Diesen Herbst will die Regierung demnach einen „Life-Science-Aktionsplan“ erarbeiten. Man wolle die Innovationskraft des Sektors stärken, die Standortkosten senken, um mehr Produktion zu ermöglichen, und die Durchführung klinischer Studien erleichtern, wird Hattmannsdorfer in der „Presse“ zitiert. Zudem soll der Industriestrompreis künftig auch für die Erzeugung pharmazeutischer Grundstoffe gelten.

Life-Science-Startups bei Skalierung helfen

Konkret äußerte sich der Minister auch zu Life-Science-Startups. Diesen wolle man dabei helfen, schneller zu skalieren und ihre Produkte in den Markt zu bringen. Laut Austrian Startup Monitor 2025 ist die Branche mit 14,4 Prozent aller Startups die zweitgrößte innerhalb des heimischen Startup-Ökosystems nach IT/Softwareentwicklung.

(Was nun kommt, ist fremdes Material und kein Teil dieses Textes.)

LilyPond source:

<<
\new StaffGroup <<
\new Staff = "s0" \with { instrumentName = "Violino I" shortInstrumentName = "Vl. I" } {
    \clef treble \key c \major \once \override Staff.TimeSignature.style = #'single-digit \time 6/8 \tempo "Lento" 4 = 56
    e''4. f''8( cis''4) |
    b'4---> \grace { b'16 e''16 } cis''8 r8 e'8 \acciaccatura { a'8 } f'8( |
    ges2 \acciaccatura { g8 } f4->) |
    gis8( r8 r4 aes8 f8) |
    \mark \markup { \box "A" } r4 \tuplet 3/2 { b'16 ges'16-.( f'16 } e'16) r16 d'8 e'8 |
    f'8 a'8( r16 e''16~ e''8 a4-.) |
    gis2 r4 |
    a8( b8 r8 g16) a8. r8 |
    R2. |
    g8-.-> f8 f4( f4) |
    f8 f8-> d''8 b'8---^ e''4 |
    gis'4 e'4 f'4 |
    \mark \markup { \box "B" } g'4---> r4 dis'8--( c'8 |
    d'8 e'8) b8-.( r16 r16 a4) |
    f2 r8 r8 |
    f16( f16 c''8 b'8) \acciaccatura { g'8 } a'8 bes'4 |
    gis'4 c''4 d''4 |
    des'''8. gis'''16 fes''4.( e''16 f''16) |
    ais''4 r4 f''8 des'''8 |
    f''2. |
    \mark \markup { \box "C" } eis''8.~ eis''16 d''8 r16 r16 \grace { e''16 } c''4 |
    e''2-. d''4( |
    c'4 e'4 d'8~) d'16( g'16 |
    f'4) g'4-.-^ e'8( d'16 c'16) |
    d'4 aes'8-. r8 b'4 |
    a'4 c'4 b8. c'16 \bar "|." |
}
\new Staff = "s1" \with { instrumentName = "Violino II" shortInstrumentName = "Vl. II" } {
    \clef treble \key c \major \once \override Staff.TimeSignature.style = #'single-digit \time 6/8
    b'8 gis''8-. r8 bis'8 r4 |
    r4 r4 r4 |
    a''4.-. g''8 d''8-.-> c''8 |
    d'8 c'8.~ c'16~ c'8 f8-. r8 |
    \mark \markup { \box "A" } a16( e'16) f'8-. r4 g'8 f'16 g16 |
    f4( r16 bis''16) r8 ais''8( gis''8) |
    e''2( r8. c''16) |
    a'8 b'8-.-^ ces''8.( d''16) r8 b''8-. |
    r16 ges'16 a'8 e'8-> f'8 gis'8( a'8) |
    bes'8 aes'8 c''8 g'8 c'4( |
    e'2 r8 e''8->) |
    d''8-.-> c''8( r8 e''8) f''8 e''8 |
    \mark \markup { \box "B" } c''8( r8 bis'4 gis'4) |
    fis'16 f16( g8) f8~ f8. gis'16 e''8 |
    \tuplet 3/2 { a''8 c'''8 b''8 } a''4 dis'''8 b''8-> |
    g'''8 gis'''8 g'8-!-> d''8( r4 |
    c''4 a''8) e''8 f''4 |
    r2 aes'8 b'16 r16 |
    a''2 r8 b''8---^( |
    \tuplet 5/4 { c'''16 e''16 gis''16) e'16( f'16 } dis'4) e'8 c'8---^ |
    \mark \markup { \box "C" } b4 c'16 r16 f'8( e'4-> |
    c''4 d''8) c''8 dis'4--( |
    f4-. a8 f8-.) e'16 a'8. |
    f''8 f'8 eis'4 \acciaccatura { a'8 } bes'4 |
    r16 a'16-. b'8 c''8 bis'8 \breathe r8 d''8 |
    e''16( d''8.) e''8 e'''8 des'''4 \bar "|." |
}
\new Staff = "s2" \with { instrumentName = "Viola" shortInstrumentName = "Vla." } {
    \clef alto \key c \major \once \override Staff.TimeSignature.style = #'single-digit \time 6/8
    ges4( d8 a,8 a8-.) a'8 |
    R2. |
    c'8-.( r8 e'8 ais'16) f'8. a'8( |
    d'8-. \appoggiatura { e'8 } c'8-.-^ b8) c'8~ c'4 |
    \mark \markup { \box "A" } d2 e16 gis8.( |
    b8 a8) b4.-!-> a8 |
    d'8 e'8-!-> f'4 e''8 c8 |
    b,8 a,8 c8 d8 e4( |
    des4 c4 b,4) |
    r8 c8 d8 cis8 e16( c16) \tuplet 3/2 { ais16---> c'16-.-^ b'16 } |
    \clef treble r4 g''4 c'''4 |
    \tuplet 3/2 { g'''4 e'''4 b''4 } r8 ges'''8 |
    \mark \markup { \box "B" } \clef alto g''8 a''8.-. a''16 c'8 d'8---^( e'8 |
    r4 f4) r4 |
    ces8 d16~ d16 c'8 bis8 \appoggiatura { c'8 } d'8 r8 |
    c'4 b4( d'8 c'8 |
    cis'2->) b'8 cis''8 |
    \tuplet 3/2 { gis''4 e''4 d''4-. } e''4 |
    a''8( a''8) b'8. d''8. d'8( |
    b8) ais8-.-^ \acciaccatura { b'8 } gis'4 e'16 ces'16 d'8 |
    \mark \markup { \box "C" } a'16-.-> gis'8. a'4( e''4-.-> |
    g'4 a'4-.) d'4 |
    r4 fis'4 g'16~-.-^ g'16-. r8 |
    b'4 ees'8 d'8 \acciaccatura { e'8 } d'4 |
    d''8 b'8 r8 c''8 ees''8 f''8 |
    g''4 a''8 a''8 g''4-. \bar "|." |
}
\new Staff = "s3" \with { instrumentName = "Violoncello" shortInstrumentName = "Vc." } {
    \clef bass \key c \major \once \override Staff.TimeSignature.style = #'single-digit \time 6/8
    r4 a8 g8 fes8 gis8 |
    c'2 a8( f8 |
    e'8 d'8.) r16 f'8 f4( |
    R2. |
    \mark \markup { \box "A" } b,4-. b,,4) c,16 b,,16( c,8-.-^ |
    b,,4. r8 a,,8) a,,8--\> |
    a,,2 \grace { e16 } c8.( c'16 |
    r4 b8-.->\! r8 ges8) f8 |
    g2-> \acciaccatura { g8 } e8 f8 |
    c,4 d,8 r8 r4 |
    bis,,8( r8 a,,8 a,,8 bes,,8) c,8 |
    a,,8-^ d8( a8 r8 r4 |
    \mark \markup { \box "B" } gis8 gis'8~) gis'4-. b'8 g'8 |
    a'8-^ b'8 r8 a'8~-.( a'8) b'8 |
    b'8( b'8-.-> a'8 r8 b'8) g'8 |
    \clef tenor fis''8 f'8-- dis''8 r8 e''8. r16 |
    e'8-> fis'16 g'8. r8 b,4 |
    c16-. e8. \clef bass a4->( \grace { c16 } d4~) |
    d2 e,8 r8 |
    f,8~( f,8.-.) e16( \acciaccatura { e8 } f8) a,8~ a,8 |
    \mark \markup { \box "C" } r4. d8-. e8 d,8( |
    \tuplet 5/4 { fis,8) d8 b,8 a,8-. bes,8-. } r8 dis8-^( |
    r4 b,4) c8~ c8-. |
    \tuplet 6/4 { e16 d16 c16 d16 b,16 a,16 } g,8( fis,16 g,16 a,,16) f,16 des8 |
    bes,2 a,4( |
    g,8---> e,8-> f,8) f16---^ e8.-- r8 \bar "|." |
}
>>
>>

Zudem wolle man auf EU-Ebene erreichen, dass die Life Sciences in den europäischen Industrial Accelerator Act aufgenommen werden. Der Gesetzesvorschlag soll etwa Investitionen in Produktionsstätten erleichtern und sehe auch „made in EU“-Kriterien bei öffentlichen Ausschreibungen vor. Außerdem denke man Beihilfen an, um Pharmaproduktionen in Österreich zu halten.